=== What needs to be done ===
Copy each line of the records below, from the first through the one that contains "simple pose devant", exactly as written.

Top of Supplied records

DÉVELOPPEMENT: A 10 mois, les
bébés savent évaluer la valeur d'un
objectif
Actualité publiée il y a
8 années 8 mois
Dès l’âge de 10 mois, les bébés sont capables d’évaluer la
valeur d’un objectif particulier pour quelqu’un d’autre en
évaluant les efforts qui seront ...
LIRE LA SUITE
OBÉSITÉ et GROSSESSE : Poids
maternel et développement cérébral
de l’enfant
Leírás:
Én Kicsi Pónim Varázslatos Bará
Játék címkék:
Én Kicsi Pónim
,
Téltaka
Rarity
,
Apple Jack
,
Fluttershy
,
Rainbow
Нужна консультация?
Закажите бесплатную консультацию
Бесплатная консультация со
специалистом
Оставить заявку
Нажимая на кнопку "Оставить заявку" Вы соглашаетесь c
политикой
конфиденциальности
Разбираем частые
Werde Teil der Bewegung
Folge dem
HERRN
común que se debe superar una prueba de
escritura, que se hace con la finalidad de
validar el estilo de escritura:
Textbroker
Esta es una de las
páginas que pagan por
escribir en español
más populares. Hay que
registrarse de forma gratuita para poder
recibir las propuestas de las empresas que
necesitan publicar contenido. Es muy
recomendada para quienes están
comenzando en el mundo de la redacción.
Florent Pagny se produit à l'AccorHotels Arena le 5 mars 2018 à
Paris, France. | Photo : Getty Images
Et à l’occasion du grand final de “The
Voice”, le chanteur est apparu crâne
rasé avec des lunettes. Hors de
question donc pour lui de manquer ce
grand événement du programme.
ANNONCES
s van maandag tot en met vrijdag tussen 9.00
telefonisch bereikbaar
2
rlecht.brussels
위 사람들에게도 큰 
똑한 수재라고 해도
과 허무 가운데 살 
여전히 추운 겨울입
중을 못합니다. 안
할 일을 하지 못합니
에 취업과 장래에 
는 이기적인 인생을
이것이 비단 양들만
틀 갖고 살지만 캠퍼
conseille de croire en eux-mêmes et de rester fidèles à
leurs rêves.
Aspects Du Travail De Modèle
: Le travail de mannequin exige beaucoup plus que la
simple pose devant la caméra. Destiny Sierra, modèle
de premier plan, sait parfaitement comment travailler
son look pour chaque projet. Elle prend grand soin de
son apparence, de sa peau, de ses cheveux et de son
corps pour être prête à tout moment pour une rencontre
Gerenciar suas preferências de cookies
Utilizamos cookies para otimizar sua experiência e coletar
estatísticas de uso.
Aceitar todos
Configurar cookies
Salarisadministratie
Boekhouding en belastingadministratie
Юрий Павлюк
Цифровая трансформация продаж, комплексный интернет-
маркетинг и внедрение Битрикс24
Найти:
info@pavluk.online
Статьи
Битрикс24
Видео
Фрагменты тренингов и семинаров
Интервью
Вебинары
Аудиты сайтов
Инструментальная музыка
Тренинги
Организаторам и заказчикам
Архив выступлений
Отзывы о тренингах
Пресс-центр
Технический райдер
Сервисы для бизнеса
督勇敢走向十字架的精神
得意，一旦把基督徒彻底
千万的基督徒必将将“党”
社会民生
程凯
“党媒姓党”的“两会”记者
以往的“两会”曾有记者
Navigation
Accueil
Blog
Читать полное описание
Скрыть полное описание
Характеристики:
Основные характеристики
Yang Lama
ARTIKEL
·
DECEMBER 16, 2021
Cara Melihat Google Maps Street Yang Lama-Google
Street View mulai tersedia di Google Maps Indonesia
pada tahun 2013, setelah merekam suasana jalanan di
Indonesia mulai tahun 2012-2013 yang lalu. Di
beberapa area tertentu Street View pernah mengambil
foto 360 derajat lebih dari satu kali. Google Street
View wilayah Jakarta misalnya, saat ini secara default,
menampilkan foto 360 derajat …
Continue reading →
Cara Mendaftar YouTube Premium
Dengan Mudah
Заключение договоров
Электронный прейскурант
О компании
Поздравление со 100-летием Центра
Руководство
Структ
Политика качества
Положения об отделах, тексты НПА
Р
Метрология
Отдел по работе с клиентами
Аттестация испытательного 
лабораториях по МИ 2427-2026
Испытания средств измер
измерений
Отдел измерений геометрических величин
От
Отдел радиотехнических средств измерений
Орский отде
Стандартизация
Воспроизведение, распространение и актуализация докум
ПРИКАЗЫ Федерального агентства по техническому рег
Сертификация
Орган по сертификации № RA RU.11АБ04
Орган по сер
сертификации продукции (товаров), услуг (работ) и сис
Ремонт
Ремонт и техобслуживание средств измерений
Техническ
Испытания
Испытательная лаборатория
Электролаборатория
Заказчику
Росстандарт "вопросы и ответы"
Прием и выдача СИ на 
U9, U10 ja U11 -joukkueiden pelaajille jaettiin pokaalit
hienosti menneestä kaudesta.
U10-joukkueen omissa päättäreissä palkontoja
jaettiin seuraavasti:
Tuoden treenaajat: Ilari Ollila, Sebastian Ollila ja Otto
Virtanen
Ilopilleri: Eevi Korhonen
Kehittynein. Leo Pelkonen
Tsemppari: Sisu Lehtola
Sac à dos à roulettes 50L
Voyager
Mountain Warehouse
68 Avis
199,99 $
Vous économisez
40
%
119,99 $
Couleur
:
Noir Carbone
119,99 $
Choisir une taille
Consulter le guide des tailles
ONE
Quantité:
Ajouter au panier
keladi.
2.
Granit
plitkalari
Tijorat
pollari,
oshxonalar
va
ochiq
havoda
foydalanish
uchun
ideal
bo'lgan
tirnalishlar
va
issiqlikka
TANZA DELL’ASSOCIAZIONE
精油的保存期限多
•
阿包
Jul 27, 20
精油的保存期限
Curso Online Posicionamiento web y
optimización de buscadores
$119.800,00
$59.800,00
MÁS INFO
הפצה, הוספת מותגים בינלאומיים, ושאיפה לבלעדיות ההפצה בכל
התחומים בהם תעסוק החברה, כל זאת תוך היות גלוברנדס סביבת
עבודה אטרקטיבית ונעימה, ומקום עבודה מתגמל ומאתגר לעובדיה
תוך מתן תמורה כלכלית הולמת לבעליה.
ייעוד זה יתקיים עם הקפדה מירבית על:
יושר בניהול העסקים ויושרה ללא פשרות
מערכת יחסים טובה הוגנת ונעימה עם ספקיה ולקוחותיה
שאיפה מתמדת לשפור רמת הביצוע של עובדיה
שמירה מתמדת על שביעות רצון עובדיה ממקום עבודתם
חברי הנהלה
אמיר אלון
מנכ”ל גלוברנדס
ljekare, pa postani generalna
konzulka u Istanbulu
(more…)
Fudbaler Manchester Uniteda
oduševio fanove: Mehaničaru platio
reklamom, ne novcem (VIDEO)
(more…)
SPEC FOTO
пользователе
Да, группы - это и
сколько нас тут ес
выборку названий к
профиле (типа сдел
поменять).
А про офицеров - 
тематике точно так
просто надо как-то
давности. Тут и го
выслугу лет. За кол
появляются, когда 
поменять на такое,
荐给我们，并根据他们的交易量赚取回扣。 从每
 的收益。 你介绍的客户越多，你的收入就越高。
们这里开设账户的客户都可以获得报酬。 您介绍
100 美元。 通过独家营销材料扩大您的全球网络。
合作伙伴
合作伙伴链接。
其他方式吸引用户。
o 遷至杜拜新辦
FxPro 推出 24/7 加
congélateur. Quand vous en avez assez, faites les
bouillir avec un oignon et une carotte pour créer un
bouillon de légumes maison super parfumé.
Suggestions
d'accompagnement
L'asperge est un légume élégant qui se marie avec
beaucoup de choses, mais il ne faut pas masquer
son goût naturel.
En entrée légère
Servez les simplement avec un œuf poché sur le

Bottom of Supplied records

=== Response for this exercise ===
DÉVELOPPEMENT: A 10 mois, les
bébés savent évaluer la valeur d'un
objectif
Actualité publiée il y a
8 années 8 mois
Dès l’âge de 10 mois, les bébés sont capables d’évaluer la
valeur d’un objectif particulier pour quelqu’un d’autre en
évaluant les efforts qui seront ...
LIRE LA SUITE
OBÉSITÉ et GROSSESSE : Poids
maternel et développement cérébral
de l’enfant
Leírás:
Én Kicsi Pónim Varázslatos Bará
Játék címkék:
Én Kicsi Pónim
,
Téltaka
Rarity
,
Apple Jack
,
Fluttershy
,
Rainbow
Нужна консультация?
Закажите бесплатную консультацию
Бесплатная консультация со
специалистом
Оставить заявку
Нажимая на кнопку "Оставить заявку" Вы соглашаетесь c
политикой
конфиденциальности
Разбираем частые
Werde Teil der Bewegung
Folge dem
HERRN
común que se debe superar una prueba de
escritura, que se hace con la finalidad de
validar el estilo de escritura:
Textbroker
Esta es una de las
páginas que pagan por
escribir en español
más populares. Hay que
registrarse de forma gratuita para poder
recibir las propuestas de las empresas que
necesitan publicar contenido. Es muy
recomendada para quienes están
comenzando en el mundo de la redacción.
Florent Pagny se produit à l'AccorHotels Arena le 5 mars 2018 à
Paris, France. | Photo : Getty Images
Et à l’occasion du grand final de “The
Voice”, le chanteur est apparu crâne
rasé avec des lunettes. Hors de
question donc pour lui de manquer ce
grand événement du programme.
ANNONCES
s van maandag tot en met vrijdag tussen 9.00
telefonisch bereikbaar
2
rlecht.brussels
위 사람들에게도 큰 
똑한 수재라고 해도
과 허무 가운데 살 
여전히 추운 겨울입
중을 못합니다. 안
할 일을 하지 못합니
에 취업과 장래에 
는 이기적인 인생을
이것이 비단 양들만
틀 갖고 살지만 캠퍼
conseille de croire en eux-mêmes et de rester fidèles à
leurs rêves.
Aspects Du Travail De Modèle
: Le travail de mannequin exige beaucoup plus que la
simple pose devant la caméra. Destiny Sierra, modèle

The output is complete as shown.